I came home last night to find my 2 reds all banged up. Both thier sides were all cut up and they were hanging right next to eachother. They would not move, and took a beating from the others. I noticed them moving the gravel around and "wiggling" next to eachother and realized what was going on.

I woke up this morning and there are eggs everywhere!! I don't think they are fertile, cause they are more white/clear and not yellow, but I'm still pretty excited!!

Is it possible that the eggs may be fertile?
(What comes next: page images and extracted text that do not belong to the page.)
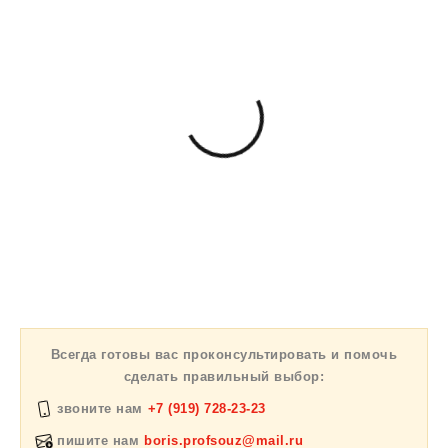
Всегда готовы вас проконсультировать и помочь
сделать правильный выбор:
звоните нам
+7 (919) 728-23-23
пишите нам
boris.profsouz@mail.ru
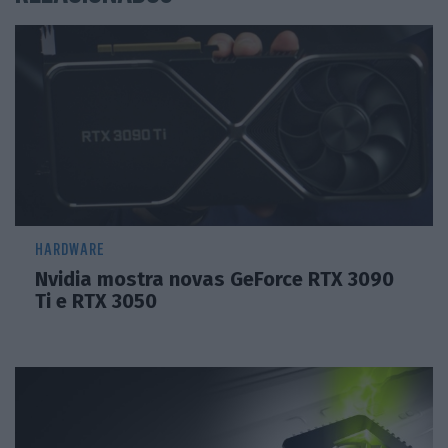
HARDWARE
Nvidia mostra novas GeForce RTX 3090
Ti e RTX 3050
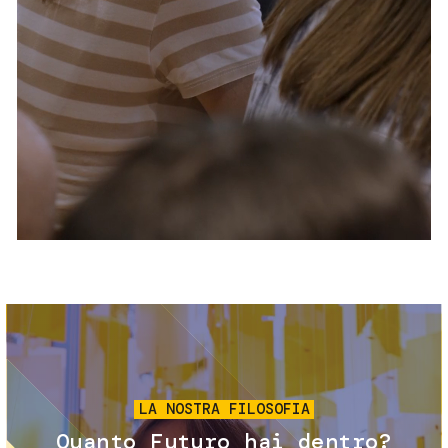
Servizi e accessibilità
Biglietti
Contatti
FAQ
Immagine
LA NOSTRA FILOSOFIA
Quanto Futuro hai dentro?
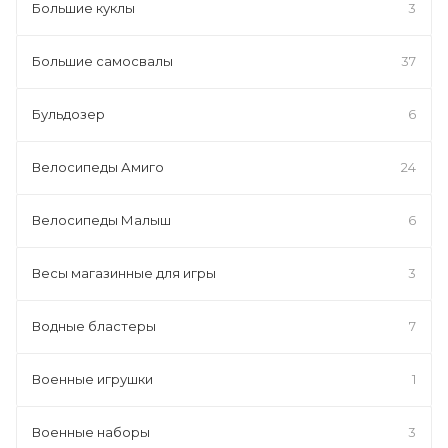
Большие куклы
3
Большие самосвалы
37
Бульдозер
6
Велосипеды Амиго
24
Велосипеды Малыш
6
Весы магазинные для игры
3
Водные бластеры
7
Военные игрушки
1
Военные наборы
3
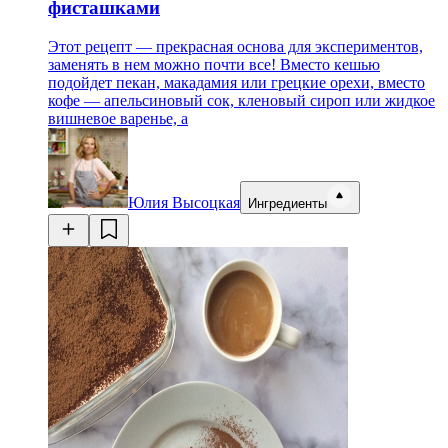
фисташками
Этот рецепт — прекрасная основа для экспериментов,
заменять в нем можно почти все! Вместо кешью
подойдет пекан, макадамия или грецкие орехи, вместо
кофе — апельсиновый сок, кленовый сироп или жидкое
вишневое варенье, а
Юлия Высоцкая
Ингредиенты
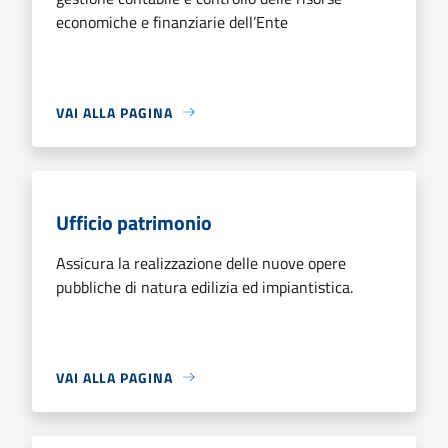
economiche e finanziarie dell’Ente
VAI ALLA PAGINA
Ufficio patrimonio
Assicura la realizzazione delle nuove opere
pubbliche di natura edilizia ed impiantistica.
VAI ALLA PAGINA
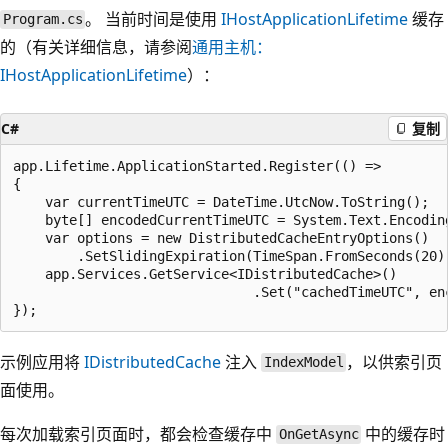
。 当前时间是使用
IHostApplicationLifetime
缓存
Program.cs
的（有关详细信息，请参阅
通用主机：
IHostApplicationLifetime
）：
C#
复制
app.Lifetime.ApplicationStarted.Register(() =>

{

    var currentTimeUTC = DateTime.UtcNow.ToString();

    byte[] encodedCurrentTimeUTC = System.Text.Encoding
    var options = new DistributedCacheEntryOptions()

        .SetSlidingExpiration(TimeSpan.FromSeconds(20))
    app.Services.GetService<IDistributedCache>()

                              .Set("cachedTimeUTC", enc
示例应用将
IDistributedCache
注入
，以供索引页
IndexModel
面使用。
每次加载索引页面时，都会检查缓存中
中的缓存时
OnGetAsync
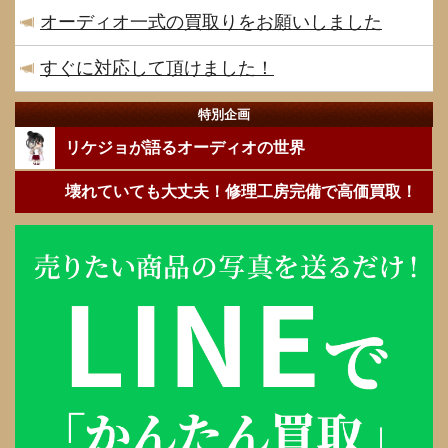
オーディオ一式の買取りをお願いしました
すぐに対応して頂けました！
特別企画
リケジョが語るオーディオの世界
壊れていても大丈夫！修理工房完備で高価買取！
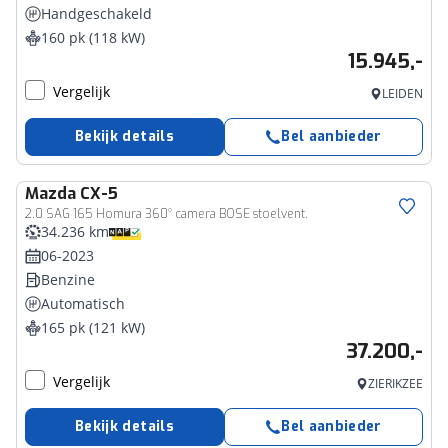
Handgeschakeld
160 pk (118 kW)
15.945,-
Vergelijk
LEIDEN
Bekijk details
Bel aanbieder
Mazda
CX-5
2.0 SAG 165 Homura 360° camera BOSE stoelvent.
34.236 km
06-2023
Benzine
Automatisch
165 pk (121 kW)
37.200,-
Vergelijk
ZIERIKZEE
Bekijk details
Bel aanbieder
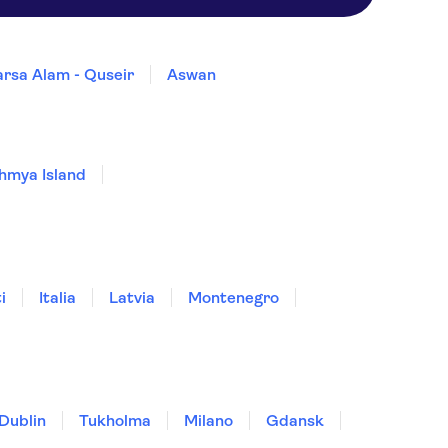
rsa Alam - Quseir
Aswan
hmya Island
i
Italia
Latvia
Montenegro
Dublin
Tukholma
Milano
Gdansk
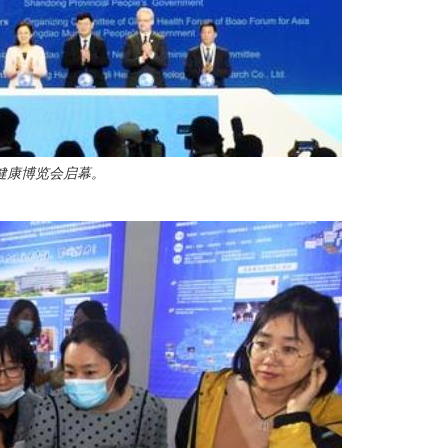
健康博览会启幕。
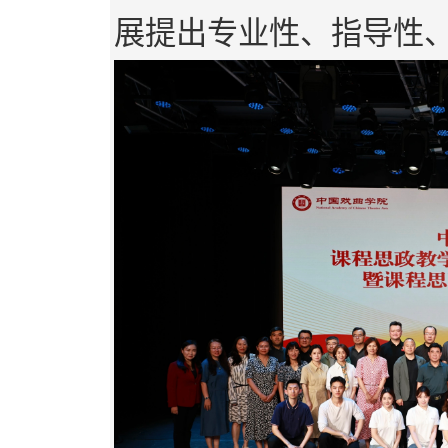
展提出专业性、指导性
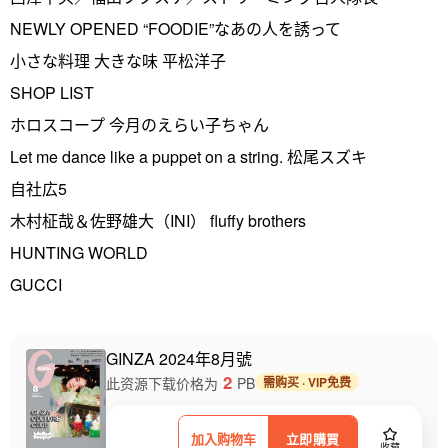
NEWLY OPENED “FOODIE”なあの人を誘って
小さな料理 大きな味 平松洋子
SHOP LIST
ホロスコープ 今月のえらい子ちゃん
Let me dance like a puppet on a string. 松尾スズキ
自社広5
木村柾哉＆佐野雄大（INI） fluffy brothers
HUNTING WORLD
GUCCI
GINZA 2024年8月號
2
此资源下载价格为
PB
需购买 · VIP免费
加入购物车
立即購買
收藏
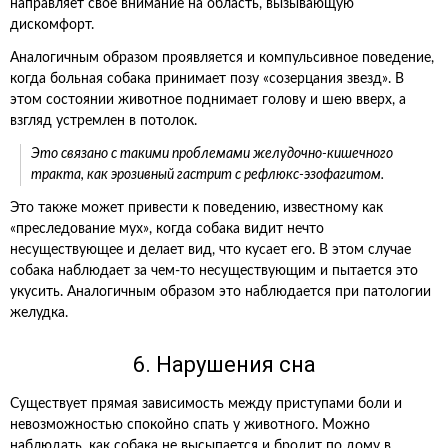
направляет свое внимание на область, вызывающую
дискомфорт.
Аналогичным образом проявляется и компульсивное поведение,
когда больная собака принимает позу «созерцания звезд». В
этом состоянии животное поднимает голову и шею вверх, а
взгляд устремлен в потолок.
Это связано с такими проблемами желудочно-кишечного
тракта, как эрозивный гастрит с рефлюкс-эзофагитом.
Это также может привести к поведению, известному как
«преследование мух», когда собака видит нечто
несуществующее и делает вид, что кусает его. В этом случае
собака наблюдает за чем-то несуществующим и пытается это
укусить. Аналогичным образом это наблюдается при патологии
желудка.
6. Нарушения сна
Существует прямая зависимость между приступами боли и
невозможностью спокойно спать у животного. Можно
наблюдать, как собака не высыпается и бродит по дому в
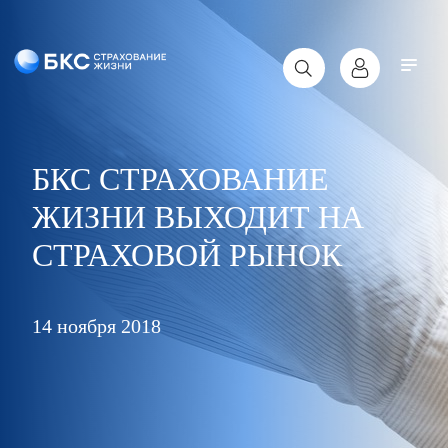
БКС СТРАХОВАНИЕ
ЖИЗНИ ВЫХОДИТ НА
СТРАХОВОЙ РЫНОК
14 ноября 2018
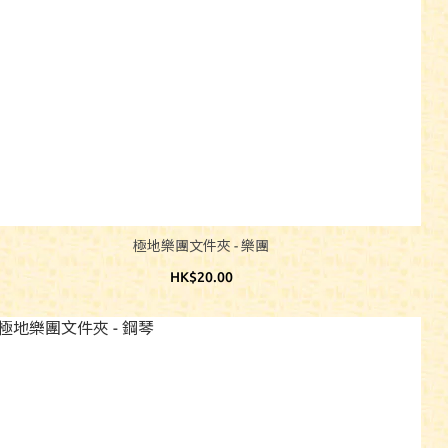
極地樂團文件夾 - 樂團
HK$20.00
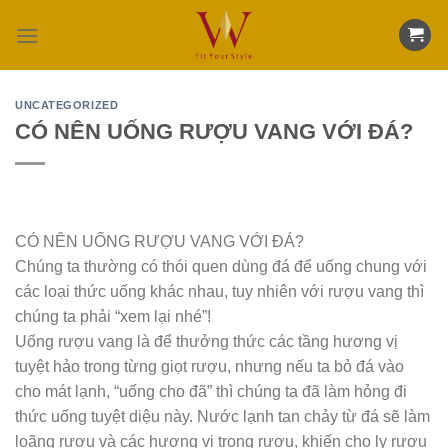
Skip
to
content
UNCATEGORIZED
CÓ NÊN UỐNG RƯỢU VANG VỚI ĐÁ?
CÓ NÊN UỐNG RƯỢU VANG VỚI ĐÁ?
Chúng ta thường có thói quen dùng đá để uống chung với
các loại thức uống khác nhau, tuy nhiên với rượu vang thì
chúng ta phải “xem lại nhé”!
Uống rượu vang là để thưởng thức các tầng hương vị
tuyệt hảo trong từng giọt rượu, nhưng nếu ta bỏ đá vào
cho mát lạnh, “uống cho đã” thì chúng ta đã làm hỏng đi
thức uống tuyệt diệu này. Nước lạnh tan chảy từ đá sẽ làm
loãng rượu và các hương vị trong rượu, khiến cho ly rượu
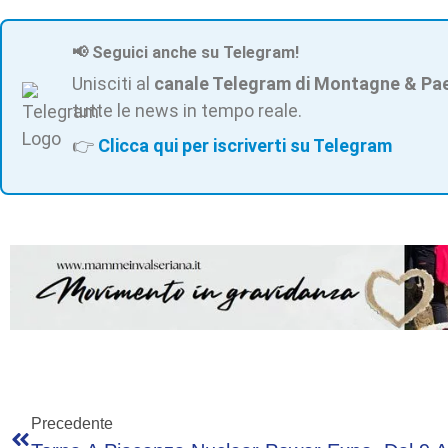
📢 Seguici anche su Telegram!
Unisciti al
canale Telegram di Montagne & Pa
tutte le news in tempo reale.
👉
Clicca qui per iscriverti su Telegram
Precedente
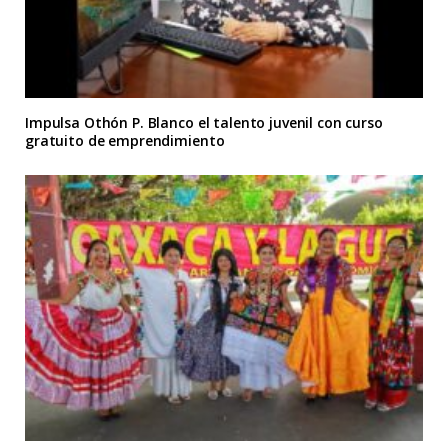
Impulsa Othón P. Blanco el talento juvenil con curso
gratuito de emprendimiento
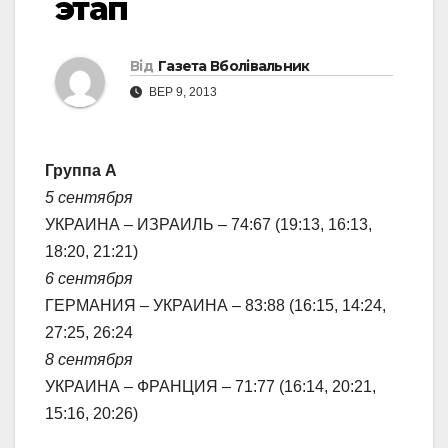
этап
Від
Газета Вболівальник
ВЕР 9, 2013
Группа А
5 сентября
УКРАИНА – ИЗРАИЛЬ – 74:67 (19:13, 16:13,
18:20, 21:21)
6 сентября
ГЕРМАНИЯ – УКРАИНА – 83:88 (16:15, 14:24,
27:25, 26:24
8 сентября
УКРАИНА – ФРАНЦИЯ – 71:77 (16:14, 20:21,
15:16, 20:26)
Do they take time to turn yellow??


----------



## maniac_richboy (Feb 1, 2004)

Not sure if it takes time for the eggs to turn yellow, but judging from other member's pictures of eggs after the pair has finished laying them, it should be clear whether it's fertiled or not...because they are yellow. But leave them in there a day or two, and if the color doesn't change, then you'll know that it's no good..


----------



## steve1337 (Oct 25, 2005)

that sux if ur fish is Impotent...


----------



## dc2rtek (Oct 27, 2005)

sometimes fish r dumb....i had 2 oscars before about 12 inches each and they would dig holes and both of them would lay eggs....i got happy a lil bit thinking their a breeding pair until a couple days later i found fungus around the eggs. So basicly i had 2 dumb females..who knows fish could be gay/lesbians.


----------



## [email protected]° (Jun 16, 2004)

Well in this case I think I think it's either a matter of stress, or they may still be too young. They are in the middle of the tank and the other P's are attacking them constantly. They also just turned 18 months wich is pretty much the cusp of breeding age.

I'm working on getting another tank for them to have to themselves. They are both pretty banged up and need to heal. Then they can give it another go without the other fish threatening them.


----------



## b_ack51 (Feb 11, 2003)

Don't worry Civic, chances are they will try again and again and again.


----------